• _EXTRACTED ENTRIES_:
* * * * * * *
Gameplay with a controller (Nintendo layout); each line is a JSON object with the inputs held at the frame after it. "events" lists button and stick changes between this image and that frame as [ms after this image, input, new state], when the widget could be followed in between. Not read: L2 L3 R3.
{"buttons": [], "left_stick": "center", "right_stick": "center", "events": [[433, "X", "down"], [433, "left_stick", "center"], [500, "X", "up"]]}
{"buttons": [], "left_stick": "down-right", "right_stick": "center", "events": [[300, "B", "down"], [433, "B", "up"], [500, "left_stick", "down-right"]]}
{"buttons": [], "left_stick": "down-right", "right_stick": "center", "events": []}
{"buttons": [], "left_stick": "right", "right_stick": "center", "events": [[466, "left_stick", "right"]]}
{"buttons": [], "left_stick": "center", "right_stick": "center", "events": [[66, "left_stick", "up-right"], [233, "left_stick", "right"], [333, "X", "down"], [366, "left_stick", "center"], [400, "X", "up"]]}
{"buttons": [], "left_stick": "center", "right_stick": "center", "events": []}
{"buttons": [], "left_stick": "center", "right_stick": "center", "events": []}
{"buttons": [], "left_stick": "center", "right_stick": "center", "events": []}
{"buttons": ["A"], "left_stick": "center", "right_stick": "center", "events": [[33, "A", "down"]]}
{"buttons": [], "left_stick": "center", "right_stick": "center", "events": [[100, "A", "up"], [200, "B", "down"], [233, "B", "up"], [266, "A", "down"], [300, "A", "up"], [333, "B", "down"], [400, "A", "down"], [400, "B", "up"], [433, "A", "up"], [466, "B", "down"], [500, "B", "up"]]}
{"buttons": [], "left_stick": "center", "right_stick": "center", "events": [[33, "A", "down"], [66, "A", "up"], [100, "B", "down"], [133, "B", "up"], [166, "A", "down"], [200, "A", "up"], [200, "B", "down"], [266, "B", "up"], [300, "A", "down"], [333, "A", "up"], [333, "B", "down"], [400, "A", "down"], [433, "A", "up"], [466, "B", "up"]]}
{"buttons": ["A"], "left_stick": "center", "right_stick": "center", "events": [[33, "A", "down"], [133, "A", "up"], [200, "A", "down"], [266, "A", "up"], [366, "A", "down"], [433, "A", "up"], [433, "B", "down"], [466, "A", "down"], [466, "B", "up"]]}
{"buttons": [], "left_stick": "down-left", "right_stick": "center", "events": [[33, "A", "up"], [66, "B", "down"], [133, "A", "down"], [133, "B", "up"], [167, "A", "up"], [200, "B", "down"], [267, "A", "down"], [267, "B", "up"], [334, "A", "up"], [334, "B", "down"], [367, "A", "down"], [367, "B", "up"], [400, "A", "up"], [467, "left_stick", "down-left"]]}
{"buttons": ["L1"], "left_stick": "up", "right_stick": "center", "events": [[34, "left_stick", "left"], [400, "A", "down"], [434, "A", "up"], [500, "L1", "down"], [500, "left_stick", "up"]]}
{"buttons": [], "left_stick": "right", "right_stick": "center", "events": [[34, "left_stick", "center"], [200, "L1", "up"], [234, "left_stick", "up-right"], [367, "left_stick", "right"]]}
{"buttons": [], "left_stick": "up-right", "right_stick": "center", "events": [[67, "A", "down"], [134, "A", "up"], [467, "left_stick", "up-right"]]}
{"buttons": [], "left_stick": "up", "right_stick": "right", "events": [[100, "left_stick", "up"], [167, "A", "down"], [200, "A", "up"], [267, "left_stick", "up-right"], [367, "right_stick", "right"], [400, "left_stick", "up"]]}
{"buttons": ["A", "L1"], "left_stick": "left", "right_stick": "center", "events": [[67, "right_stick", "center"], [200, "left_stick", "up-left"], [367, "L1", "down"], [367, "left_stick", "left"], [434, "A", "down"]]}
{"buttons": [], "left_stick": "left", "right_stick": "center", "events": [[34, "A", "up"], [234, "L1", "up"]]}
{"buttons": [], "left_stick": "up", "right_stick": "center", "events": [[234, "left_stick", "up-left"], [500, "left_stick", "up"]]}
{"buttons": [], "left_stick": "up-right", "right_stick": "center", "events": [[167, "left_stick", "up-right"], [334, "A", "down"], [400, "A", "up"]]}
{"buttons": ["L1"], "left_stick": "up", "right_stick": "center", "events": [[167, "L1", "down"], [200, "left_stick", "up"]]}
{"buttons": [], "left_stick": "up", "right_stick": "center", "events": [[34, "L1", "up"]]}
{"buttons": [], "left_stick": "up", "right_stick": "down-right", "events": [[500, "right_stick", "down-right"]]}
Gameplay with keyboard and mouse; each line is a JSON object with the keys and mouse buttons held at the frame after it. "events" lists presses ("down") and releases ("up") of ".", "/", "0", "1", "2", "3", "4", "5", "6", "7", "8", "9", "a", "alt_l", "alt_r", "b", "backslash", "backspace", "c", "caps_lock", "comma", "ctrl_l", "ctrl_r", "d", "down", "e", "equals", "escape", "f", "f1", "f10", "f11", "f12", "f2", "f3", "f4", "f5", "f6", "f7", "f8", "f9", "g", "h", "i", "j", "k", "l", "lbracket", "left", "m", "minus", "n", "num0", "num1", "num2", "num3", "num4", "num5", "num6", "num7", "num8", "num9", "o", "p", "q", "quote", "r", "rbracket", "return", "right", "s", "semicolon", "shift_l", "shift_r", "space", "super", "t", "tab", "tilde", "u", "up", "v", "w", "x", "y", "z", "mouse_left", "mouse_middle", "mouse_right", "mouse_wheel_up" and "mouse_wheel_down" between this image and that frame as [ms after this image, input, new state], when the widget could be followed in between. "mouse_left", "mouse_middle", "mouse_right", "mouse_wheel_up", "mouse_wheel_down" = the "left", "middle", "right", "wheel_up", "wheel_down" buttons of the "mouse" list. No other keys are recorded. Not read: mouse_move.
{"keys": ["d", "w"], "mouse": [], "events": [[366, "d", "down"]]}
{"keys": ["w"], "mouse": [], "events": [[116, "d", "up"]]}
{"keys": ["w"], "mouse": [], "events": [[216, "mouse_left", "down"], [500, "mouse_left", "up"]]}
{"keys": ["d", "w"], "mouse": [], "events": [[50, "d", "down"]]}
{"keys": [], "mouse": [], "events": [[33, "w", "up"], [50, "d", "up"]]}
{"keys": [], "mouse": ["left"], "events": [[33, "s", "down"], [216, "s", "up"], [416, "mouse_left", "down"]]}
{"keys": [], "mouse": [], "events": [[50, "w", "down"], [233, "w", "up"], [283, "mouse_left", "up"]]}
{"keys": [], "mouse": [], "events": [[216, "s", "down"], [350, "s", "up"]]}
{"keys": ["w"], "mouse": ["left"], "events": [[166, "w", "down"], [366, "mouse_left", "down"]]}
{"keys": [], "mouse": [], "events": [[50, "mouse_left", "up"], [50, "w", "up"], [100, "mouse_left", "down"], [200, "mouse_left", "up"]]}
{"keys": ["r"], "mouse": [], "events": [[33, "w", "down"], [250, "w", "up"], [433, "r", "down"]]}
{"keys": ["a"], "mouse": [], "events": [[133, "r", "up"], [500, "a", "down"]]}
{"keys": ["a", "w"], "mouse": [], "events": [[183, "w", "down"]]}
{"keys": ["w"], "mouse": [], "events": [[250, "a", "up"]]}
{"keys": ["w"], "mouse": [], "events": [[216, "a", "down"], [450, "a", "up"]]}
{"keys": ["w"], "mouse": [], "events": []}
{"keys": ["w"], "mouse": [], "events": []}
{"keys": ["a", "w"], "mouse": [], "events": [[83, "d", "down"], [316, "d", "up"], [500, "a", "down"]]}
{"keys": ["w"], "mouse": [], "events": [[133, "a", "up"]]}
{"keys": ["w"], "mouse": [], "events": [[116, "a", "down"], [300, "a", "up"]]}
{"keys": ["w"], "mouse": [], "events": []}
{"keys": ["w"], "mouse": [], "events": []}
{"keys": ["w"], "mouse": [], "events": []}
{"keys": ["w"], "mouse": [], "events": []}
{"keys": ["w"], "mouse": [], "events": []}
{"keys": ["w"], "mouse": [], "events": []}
* * * * * * *
• _WHAT THE EXERCISE ASKS_: Within the entries above, how many lines contain "each"? Respond with the number only.

• _WRITTEN ANSWER_: 2